The launch of OpenAI’s Sora 2 has been, at best, incredibly chaotic. When it rolled out last week, the company’s latest text-to-video generating app became an instant smash hit among fans who used it to churn out loads of delirious and edgy AI slop.
Many of these videos feature recognizable characters like SpongeBob cooking meth, raising the obvious question of whether the AI company was flagrantly ignoring copyright law. And as tons of Sora-made videos parodying Altman hit the web, including some that fake CCTV footage showing him committing crimes, the implication that the tech could easily be used to fabricate damaging videos of people without their permission couldn’t be ignored.
On that note, it seems that Sora has found another nightmarish use: stalking.
Barely a day after Sora 2 launched, the journalist Taylor Lorenz said that a “psychotic stalker” was already using OpenAI’s tool to make AI videos of her, while allegedly running hundreds of accounts dedicated to her.
“It is scary to think what AI is doing to feed my stalker’s delusions,” Lorenz wrote in a tweet. “This is a man who has hired photographers to surveil me, shows up at events I am at, impersonates my friends and family members online to gather info.”
The tool, thankfully, allowed Lorenz to block and delete unapproved videos with her image from the app, she said. But the stalker may have already downloaded the AI creations — and it’s alarming that they were even allowed in the first place.
While Lorenz’s stalker went to extreme lengths, that Sora is being used for stalking and harassment will likely not be an edge case, because deepfaking yourself and others into videos is one of its core selling points. OpenAI innocuously calls these deepfakes “Cameos,” which are “reusable characters” that’re synthesized from videos of yourself that you upload to the app. You can also use other peoples’ Cameos — with their permission, of course.

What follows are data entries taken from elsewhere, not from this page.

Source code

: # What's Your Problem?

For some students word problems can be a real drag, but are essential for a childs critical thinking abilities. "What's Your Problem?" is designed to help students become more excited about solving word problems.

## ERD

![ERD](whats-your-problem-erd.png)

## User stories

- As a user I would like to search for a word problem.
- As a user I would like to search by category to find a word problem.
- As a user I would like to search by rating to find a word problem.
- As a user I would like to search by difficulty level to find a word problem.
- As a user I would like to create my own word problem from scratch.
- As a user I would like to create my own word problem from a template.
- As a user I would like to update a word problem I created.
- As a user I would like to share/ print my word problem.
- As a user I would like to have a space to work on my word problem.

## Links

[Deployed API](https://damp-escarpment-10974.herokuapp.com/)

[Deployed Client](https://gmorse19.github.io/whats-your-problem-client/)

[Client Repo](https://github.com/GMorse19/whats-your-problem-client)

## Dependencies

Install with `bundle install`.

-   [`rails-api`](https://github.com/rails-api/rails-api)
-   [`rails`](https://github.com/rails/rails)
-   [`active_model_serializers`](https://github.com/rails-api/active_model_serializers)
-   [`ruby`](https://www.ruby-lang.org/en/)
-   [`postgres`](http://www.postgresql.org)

But Sora 2’s guardrails aren’t reliable. Some users have already shown that they could generate risque and suggestive videos of people. And in Sora 2’s system card, OpenAI admitted that the AI app failed to block prompts for generating a video with nudity or sexual content using a real person’s likeness 1.6 percent of the time, as PCMag spotted. That’s a lot of videos slipping through the cracks across millions of prompts.
It’s unclear how Lorenz’s stalker was able to allegedly use Sora to deepfake her. OpenAI claims that the app blocks users from uploading photos with faces. But image generating AI tools have been used to sexually harass people, usually women, ever since they went mainstream. Pop star Taylor Swift was targeted by a wave of fake “nudes” of her last year that were generated with AI.
And regular folks aren’t safe, either. One stalker allegedly used AI to generate fake nudes of a women he was harassing and setup a chatbot that imitated her likeness, and another was accused of creating pornographic AI videos of nearly a dozen of his victims and sending the videos to their families.
These videos are becoming easier to make and are more convincing than ever. And it doesn’t help that Altman has undercut the seriousness of deepfaking your friends by letting his fans run wild with his own likeness. OpenAI, seemingly, would like us all to quickly get used to the idea of spoofing realistic videos of each other — made possible by black box algorithms codifying the features of your face — as just a bit of harmless fun.